The $16.7 billion in the fund is split across two share classes -- the wholesale version, which has a minimum investment size of $500,000 and fees of 16bps has $11.9 billion of the assets. The smaller share class, has a minimum of $5000 and fees of 75bps.
The high-yield fund found itself pitted against its ETF version in the latest ratings review.
"This unlisted vehicle is far more expensive than comparable exchange-traded offerings, including Vanguard's listed version of this strategy VHY, which costs a low 25 basis points," Huynh wrote.
"Both the unlisted and listed versions track the same index, which aims to deliver a diversified portfolio of Australian shares with above-market dividends and franking credits."
This fund is also split across two share classes: the wholesale version has a minimum of $500,000 for 38bps, totaling about $821 million in assets while the other has $5,000 minimum for 90 bps in fees.
Huynh goes on to note that despite the two funds' other strengths, the fees are high for the share classes.
"It is critical to evaluate expenses, as they come directly out of returns," he wrote.
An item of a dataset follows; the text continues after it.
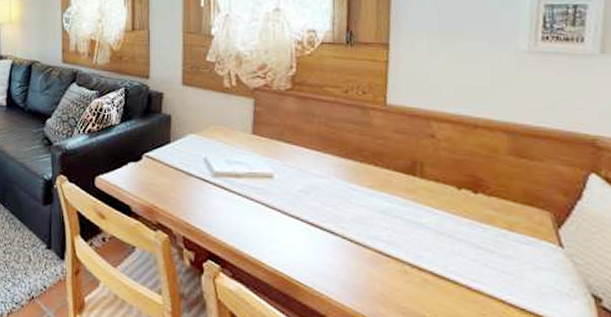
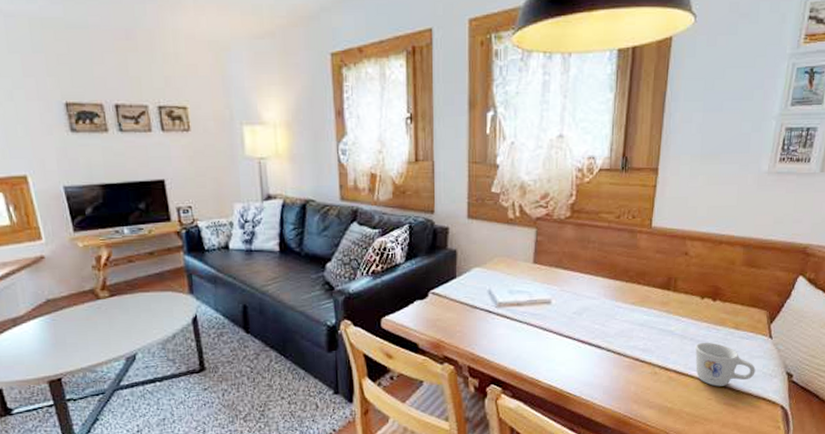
mug: none [456,241,545,301] -> present [695,342,756,387]

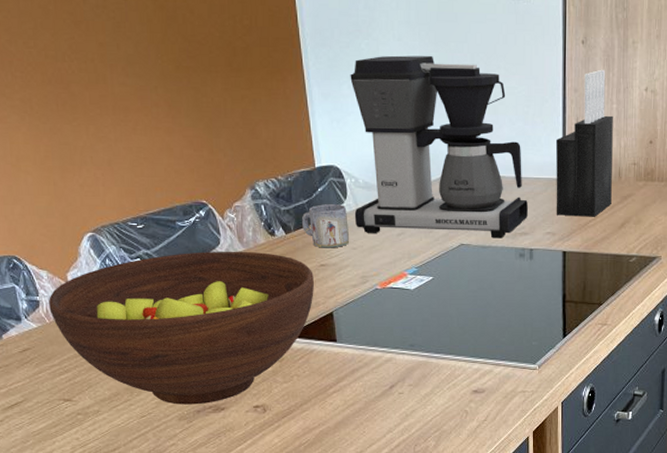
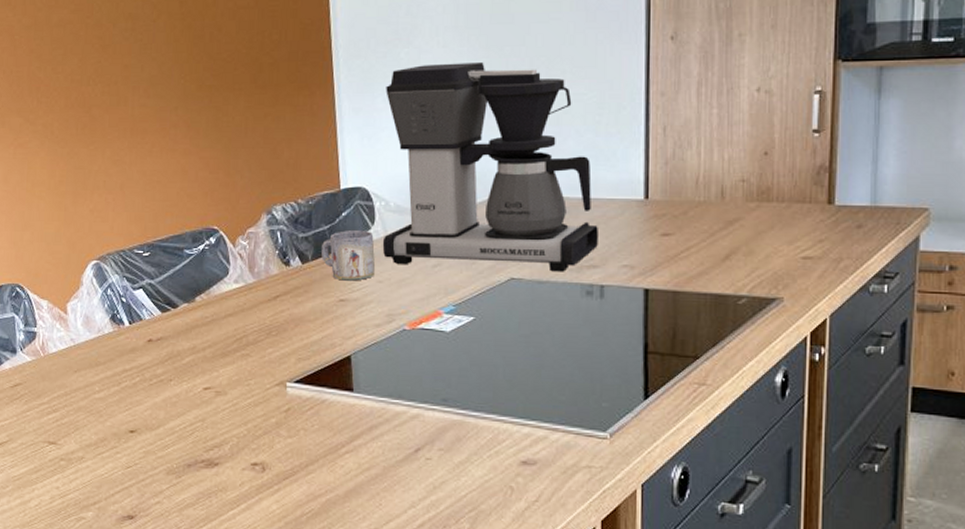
fruit bowl: present [48,251,315,405] -> none [45,282,332,458]
knife block: present [555,69,613,217] -> none [635,68,713,247]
"The share class on this report levies a fee that ranks in its Morningstar category's second-cheapest quintile. Even so, based on our assessment of the fund's People, Process and Parent pillars in the context of these fees, we don't think this share class will be able to deliver positive alpha relative to the category benchmark index, explaining its Morningstar Analyst Rating of Neutral."
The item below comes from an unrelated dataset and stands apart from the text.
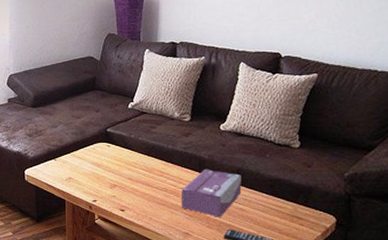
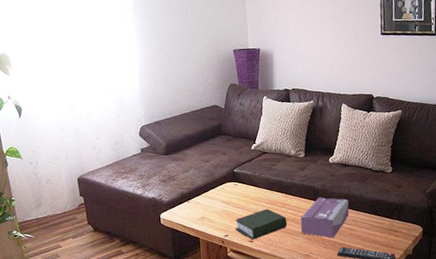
book: none [105,176,165,209] -> present [235,208,287,240]

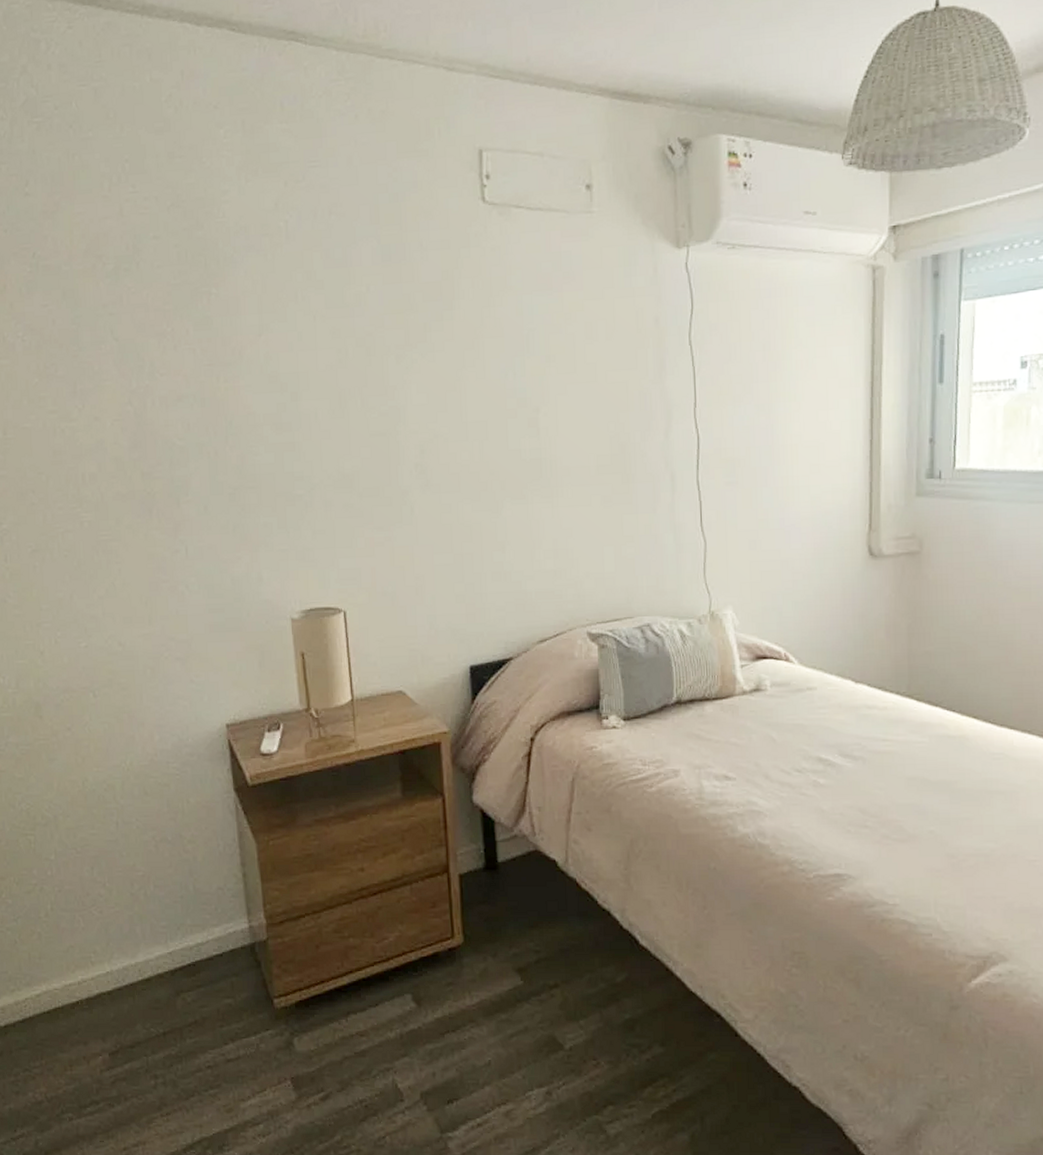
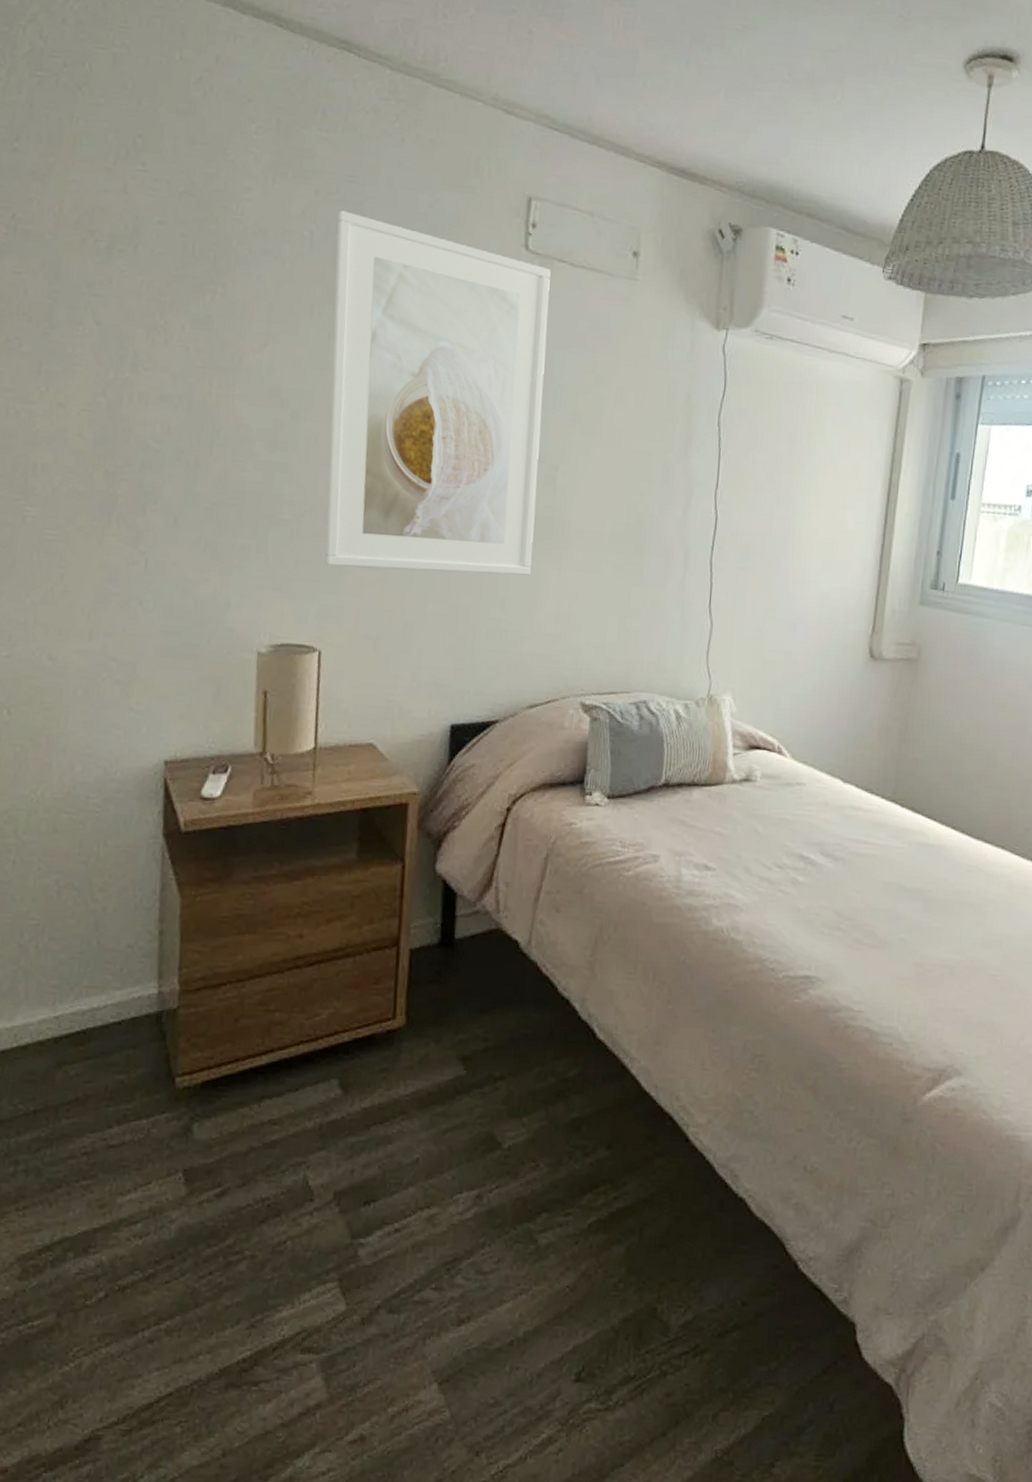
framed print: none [307,196,525,532] -> present [325,210,551,576]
In response, Vanguard called attention to its mutual structure, zero brokerage on wholesale funds and ETFs for individual investors via Vanguard Personal, and 25 fee cuts across its Australian offerings over the last decade.
"While our competitors have lowered expense ratios on select index funds and ETFs out of competitive necessity, Vanguard continues to lower costs across our entire fund and ETF line-up, index and active. We've been lowering the cost of investing for four decades and will continue to do so," a spokesperson for the company said.
"Fee changes are not decided overnight. Our process driven approach to determining which funds are eligible for fee changes takes time, as does ensuring all legal and investor obligations are met and communicated."